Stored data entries
* * * * * * * * *
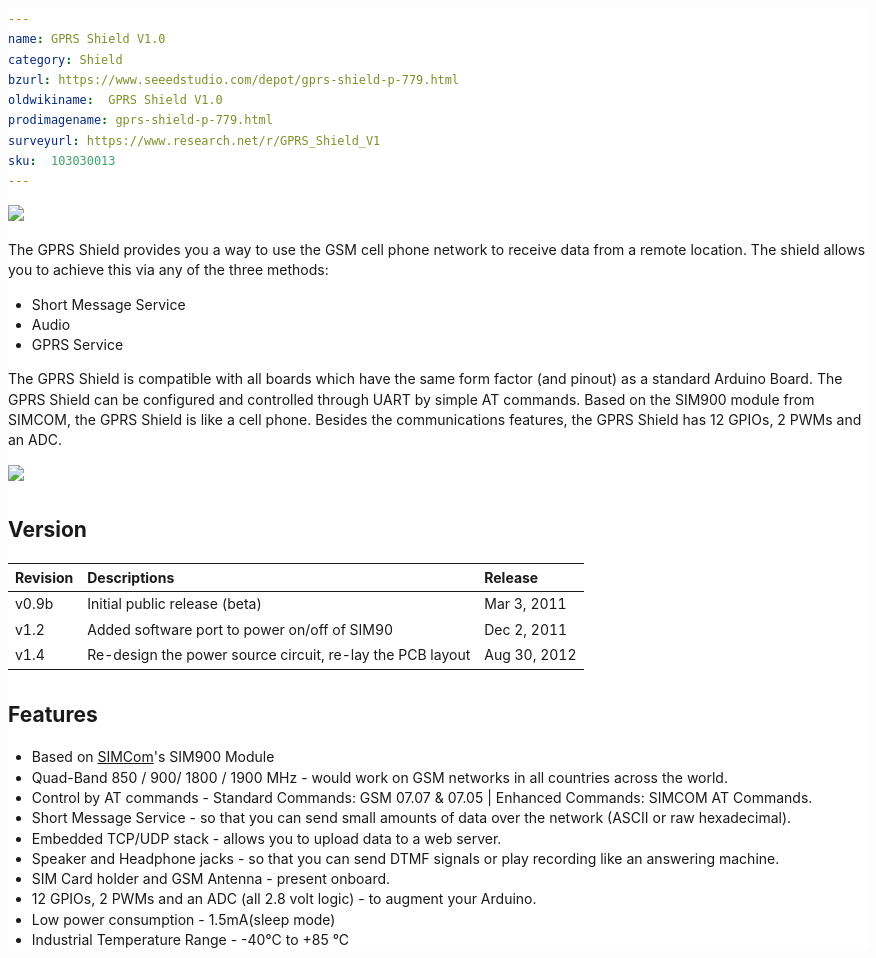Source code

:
 ```yaml
---
name: GPRS Shield V1.0
category: Shield
bzurl: https://www.seeedstudio.com/depot/gprs-shield-p-779.html
oldwikiname:  GPRS Shield V1.0
prodimagename: gprs-shield-p-779.html
surveyurl: https://www.research.net/r/GPRS_Shield_V1
sku:  103030013
---
```


[![](https://files.seeedstudio.com/wiki/GPRS_Shield_v1.0/img/GPRS_shield_v1.4.jpg)](https://www.seeedstudio.com/depot/gprs-shield-p-779.html)

The GPRS Shield provides you a way to use the GSM cell phone network to receive data from a remote location. The shield allows you to achieve this via any of the three methods:

*   Short Message Service
*   Audio
*   GPRS Service

The GPRS Shield is compatible with all boards which have the same form factor (and pinout) as a standard Arduino Board. The GPRS Shield can be configured and controlled through UART by simple AT commands. Based on the SIM900 module from SIMCOM, the GPRS Shield is like a cell phone. Besides the communications features, the GPRS Shield has 12 GPIOs, 2 PWMs and an ADC.

[![](https://files.seeedstudio.com/wiki/Seeed-WiKi/docs/images/300px-Get_One_Now_Banner-ragular.png)](https://www.seeedstudio.com/depot/gprs-shield-p-779.html)

##  Version

| Revision    | Descriptions     |Release    |
| :------------- | :------------- |:------------- |
| v0.9b      | Initial public release (beta)       |Mar 3, 2011       |
| v1.2      | Added software port to power on/off of SIM90       |Dec 2, 2011       |
| v1.4     | Re-design the power source circuit, re-lay the PCB layout      |Aug 30, 2012       |



##  Features

*   Based on [SIMCom](http://simcomm2m.com/En/)'s SIM900 Module
*   Quad-Band 850 / 900/ 1800 / 1900 MHz - would work on GSM networks in all countries across the world.
*   Control by AT commands - Standard Commands: GSM 07.07 &amp; 07.05 | Enhanced Commands: SIMCOM AT Commands.
*   Short Message Service - so that you can send small amounts of data over the network (ASCII or raw hexadecimal).
*   Embedded TCP/UDP stack - allows you to upload data to a web server.
*   Speaker and Headphone jacks - so that you can send DTMF signals or play recording like an answering machine.
*   SIM Card holder and GSM Antenna - present onboard.
*   12 GPIOs, 2 PWMs and an ADC (all 2.8 volt logic) - to augment your Arduino.
*   Low power consumption - 1.5mA(sleep mode)
*   Industrial Temperature Range - -40°C to +85 °C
* * * * * * * * *
• _ASSIGNMENT_:
Pull out each line of the records holding the string "files".

• _RESPONSE BELOW_:
[![](https://files.seeedstudio.com/wiki/GPRS_Shield_v1.0/img/GPRS_shield_v1.4.jpg)](https://www.seeedstudio.com/depot/gprs-shield-p-779.html)
[![](https://files.seeedstudio.com/wiki/Seeed-WiKi/docs/images/300px-Get_One_Now_Banner-ragular.png)](https://www.seeedstudio.com/depot/gprs-shield-p-779.html)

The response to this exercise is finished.